Duro de Matar 4.0 não cai nessa armadilha. O carisma e humor do personagem continuam lá, e sua maneira única de enfrentar seus perigos continua a mesma. Mesmo que agora envolto num mundo de hackers e alta tecnologia.

O filme funciona como espetáculo de ação, mas merecia um vilão mais original e interessante. Não fez feio diante de minha expectativa (quase nostálgica) de rever o policial Mclane em ação. Mas também não alcança o humor nem a originalidade dos dois primeiros filmes.

10 de ago. de 2007

Medos Privados em Lugares Públicos

Em tempos de Shreks, Piratas do Caribe e Tranformers, é imprescindível procurar um filme nos cinemas com que se possa realizar uma “reeducação do olhar”.

Explico. O cinemão americano é de uma velocidade tal que ao espectador não sobra tempo algum para “acrescentar” algo à imagem, ou à cena. Tudo é explicado, mastigado. Dramas e emoções pré-fabricadas para assimilação passiva do público. Um tipo de cinema que acaba por viciar nosso olhar, deixando-o mais preguiçoso, insensível e, em casos mais graves, realmente anestesiado.

Para tratamentos de reeducação da sensibilidade, portanto, sugiro Medos Privados em Lugares Públicos, filme ainda em cartaz, e pelo o que li fazendo uma boa carreira no circuito alternativo.

Com mais de oitenta anos o diretor Alain Resnais continua na ativa. Esse seu último filme ganhou o prêmio de direção no último festival de Berlim.

No inverno de Paris, diversos personagens vivem a procura de afeto, de algum alento em suas vidas. Da singeleza das histórias até a sutiliza das interpretações. Tudo coopera para que Medos Privados... nos ajude a relembrar o que é realmente belo ver dentro de uma sala escura. Uma experiência gratificante. Obrigado, Resnais.

8 de ago. de 2007

Bobby

Junto com seu irmão, John Kennedy, e com Martin Luther King, Robert Kennedy (Bobby) representou nos anos sessenta uma fagulha de esperança para os norte-americanos. O ator-diretor Emílio Estevez quer que seu filme nos faça recordar desse momento, em que o sonho de um Estados Unidos mais humano e tolerante parecia próximo da realidade.

Bobby passa-se inteiramente dentro do hotel Ambassador, acompanhando diversos personagens que presenciaram a morte do senador democrata, em junho de 1968.

O resultado da boa-intenção é irregular. Falta maturidade na direção de Estevez. Uma dramaturgia mais sólida e segura levaria seu filme e seus (bons) atores a um resultado mais consistente.

O filme também não encontra o tom certo entre a sobriedade e a romantização da figura de Bobby. É sempre delicado e traiçoeiro prender-se ao “e se tudo tivesse acontecido de maneira diferente...”.

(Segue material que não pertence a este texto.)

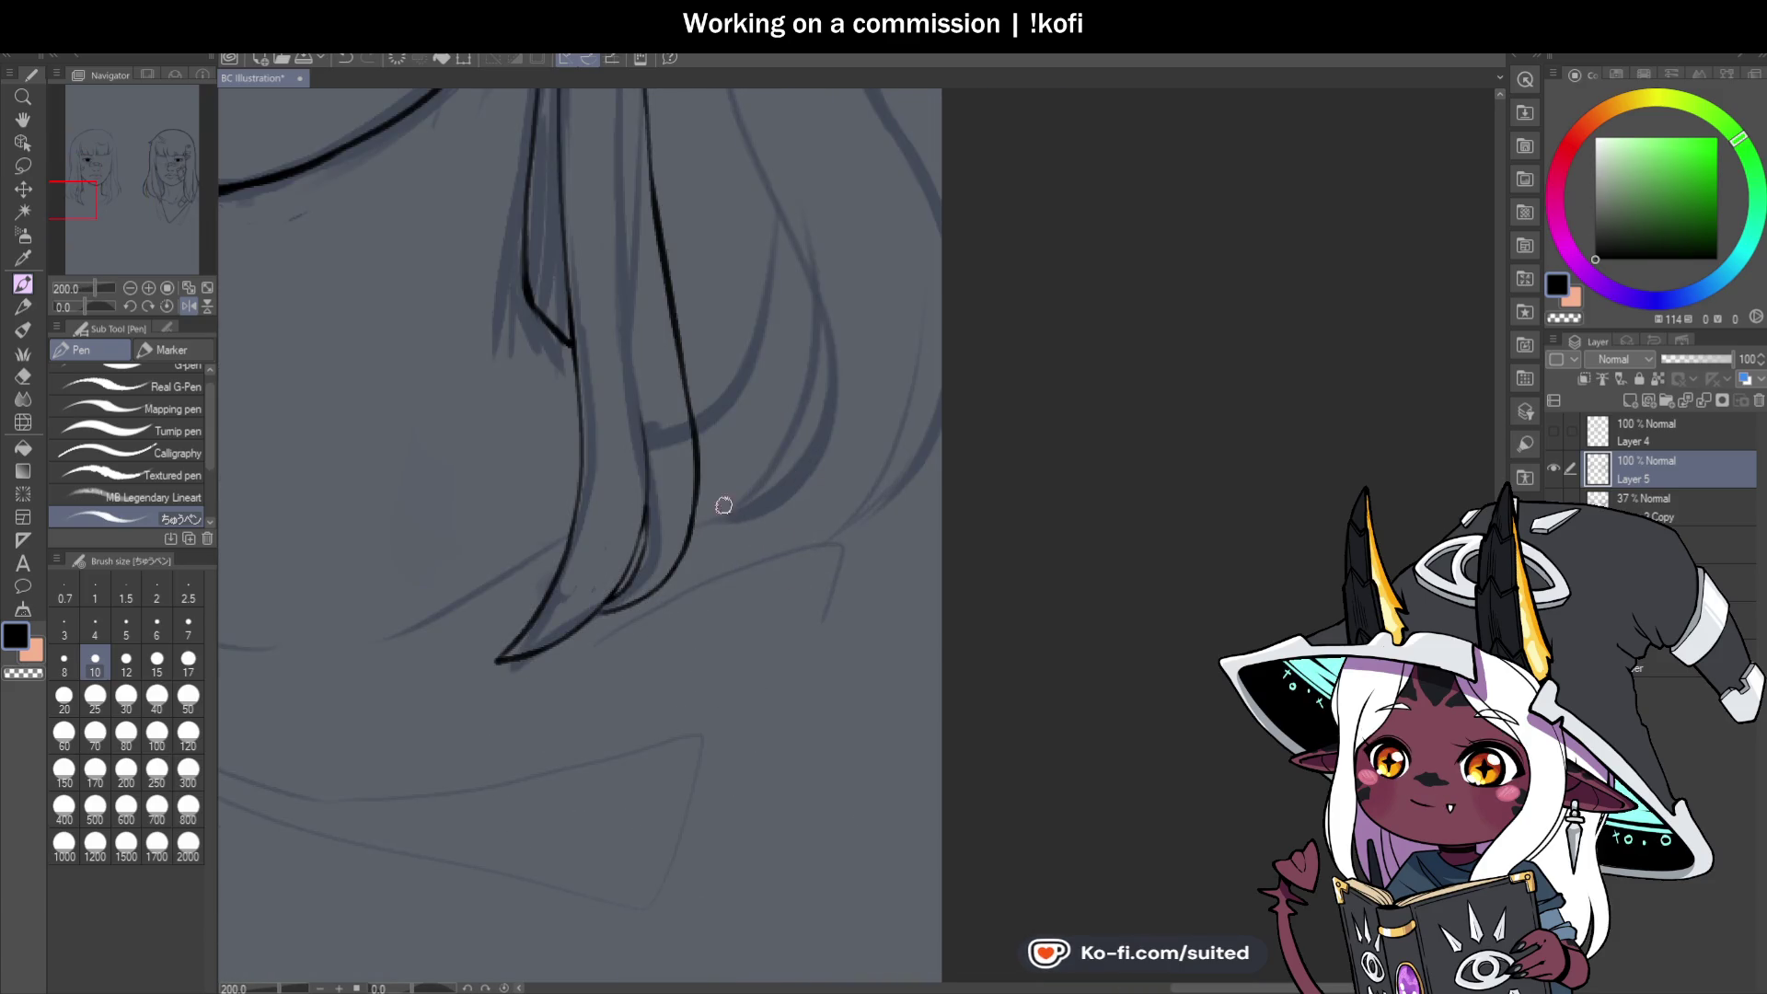
Ink the right hair strand's outline and curved tip, redrawing a missed stroke.
drag(711, 513, 810, 304)
key(ctrl+z)
drag(693, 527, 816, 299)
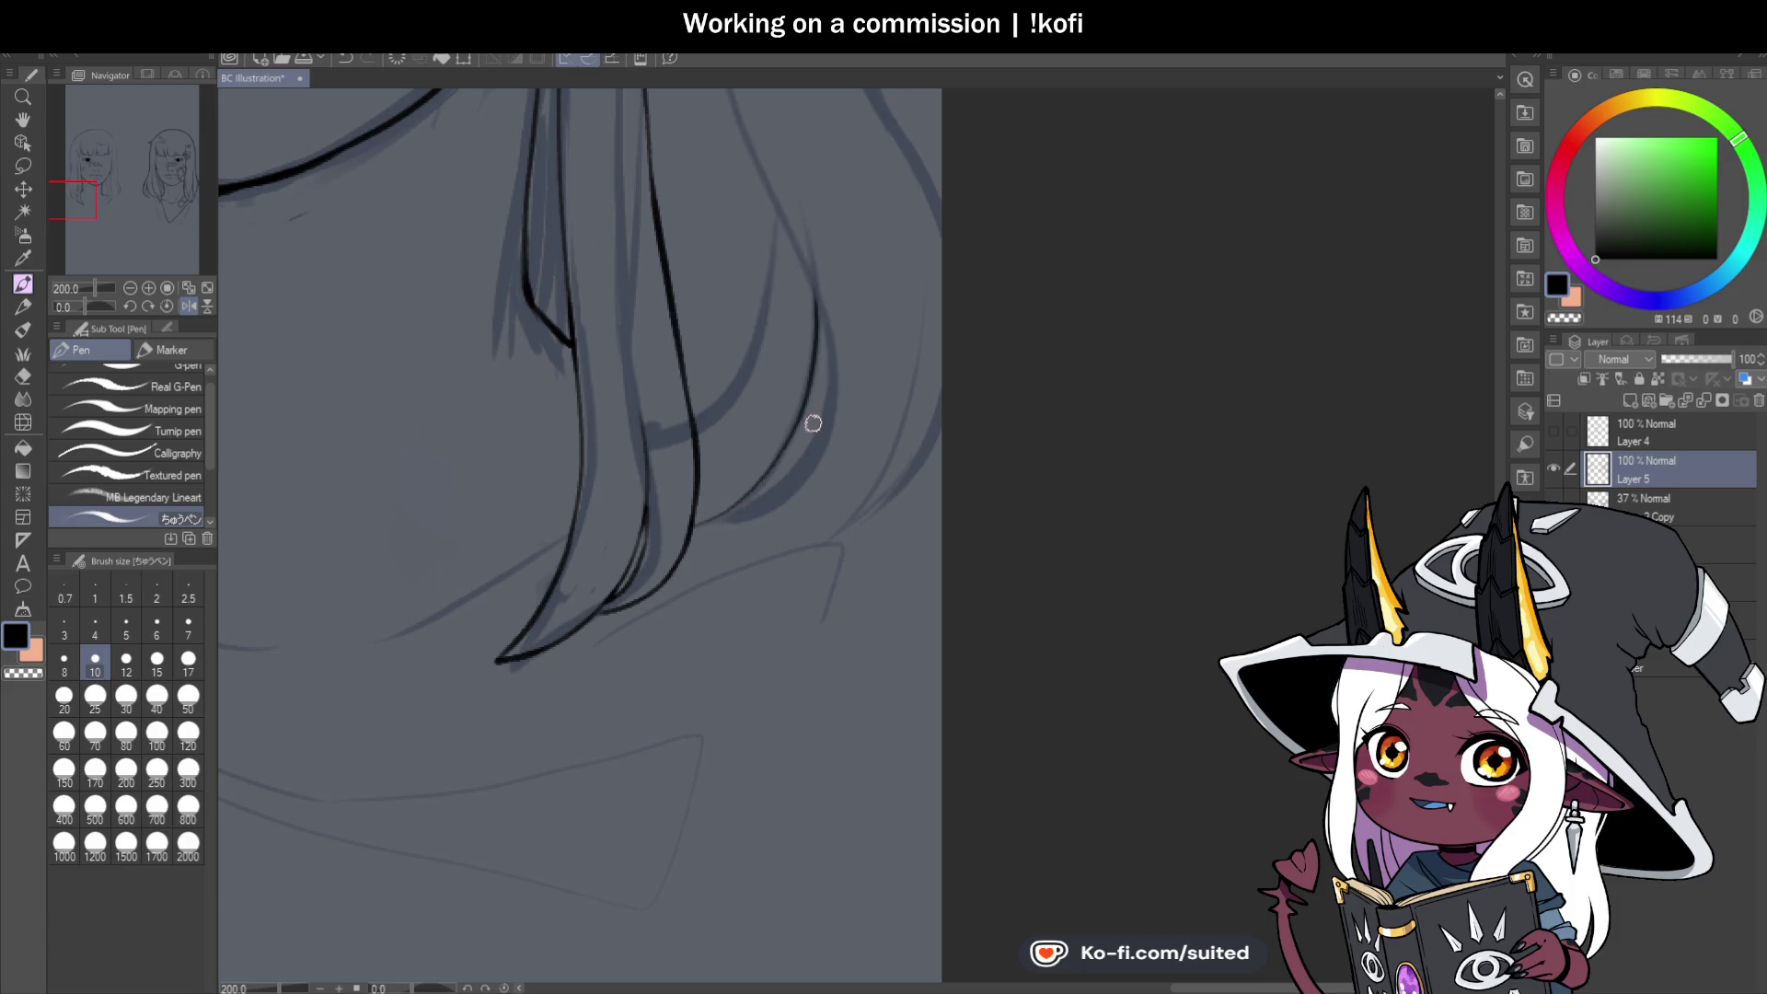
scroll(723, 506, up, 5)
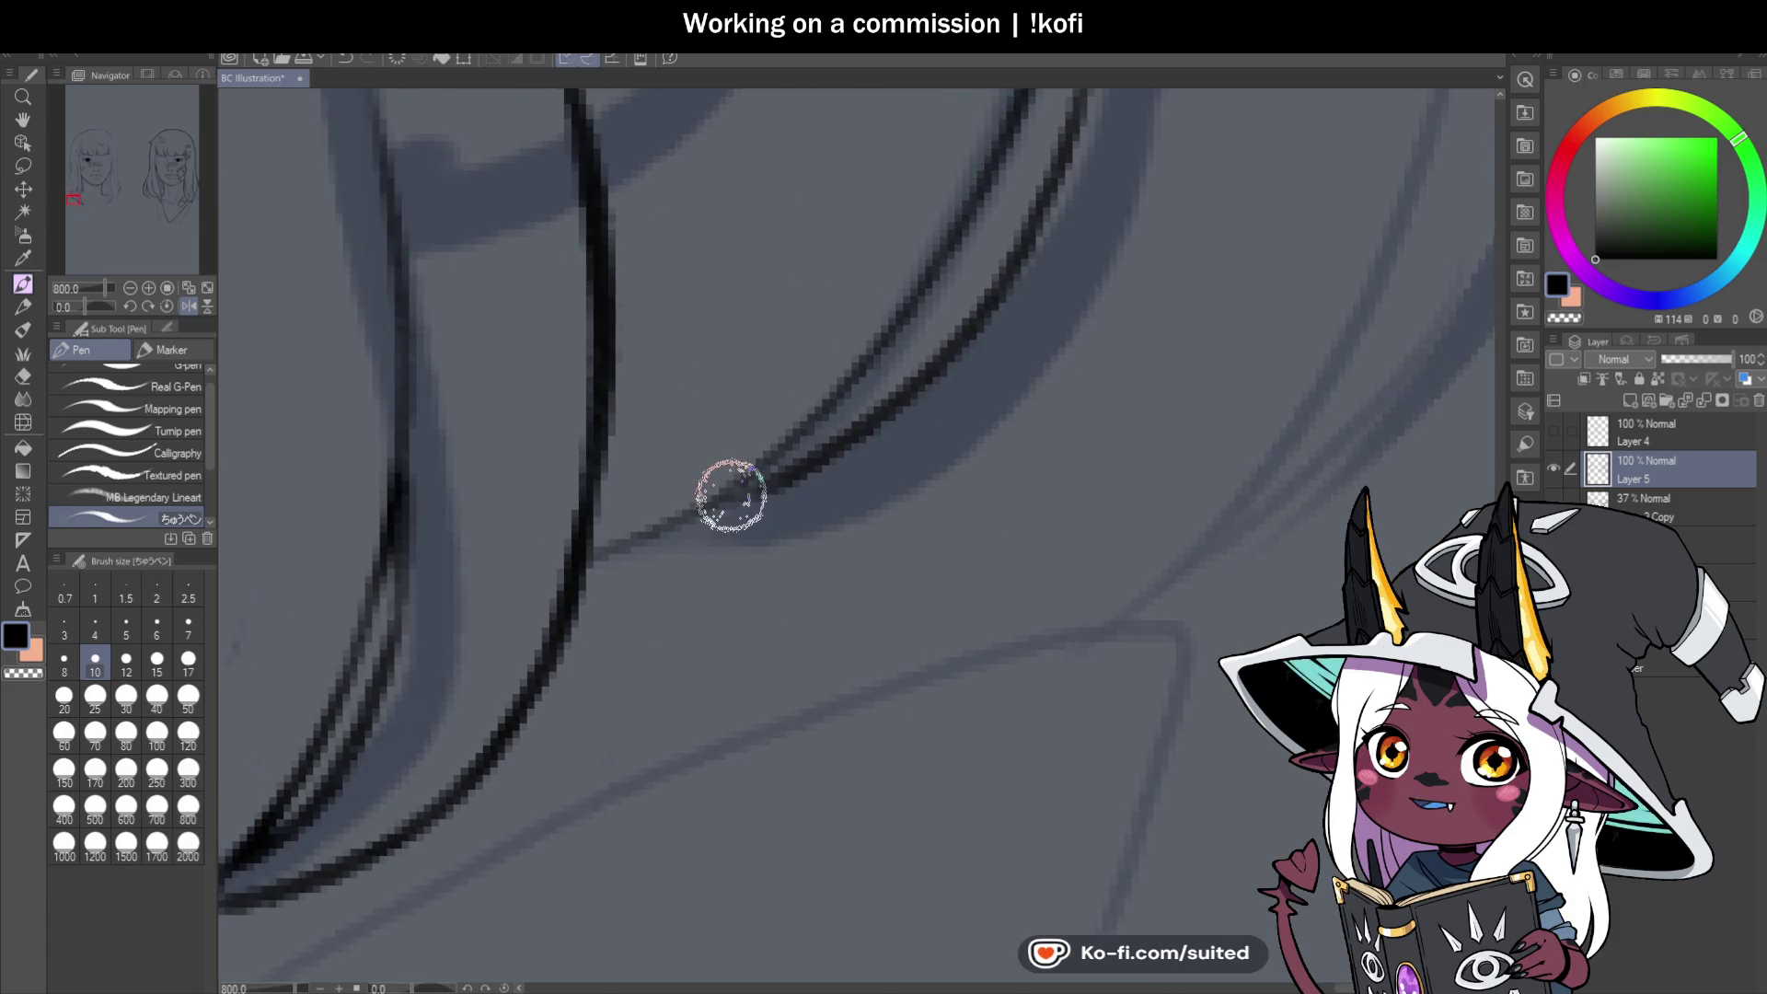
scroll(642, 565, down, 6)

Temos um filme-coral, como em Nashville e Magnólia. A influência do cinema de Robert Altman e P.T Anderson no filme é latente. Pena que Estevez não possua o mesmo talento, ou o domínio da linguagem cinematográfica que tem esses dois diretores.

Mas o filme possui pelo menos uma bela cena! Enquanto Bobby discursa, já no final do filme, o som é cortado para ouvirmos somente The Sound of Silence, canção de Simon & Garfunkel. Os olhos esperançosos da platéia do hotel que ouve as palavras do senador emocionam o espectador. A platéia do meu lado ficou toda lacrimosa, e eu também...

1 de ago. de 2007

Ingmar Bergman (1918 -2007)

Morreu nessa última segunda-feira um dos maiores mestres da sétima arte. Junto com Chaplin, Woody Allen e Hitchcock, Ingmar Bergman é um dos diretores mais marcantes e importantes em minha vida de cinéfilo. Me emocionei quando soube de sua partida.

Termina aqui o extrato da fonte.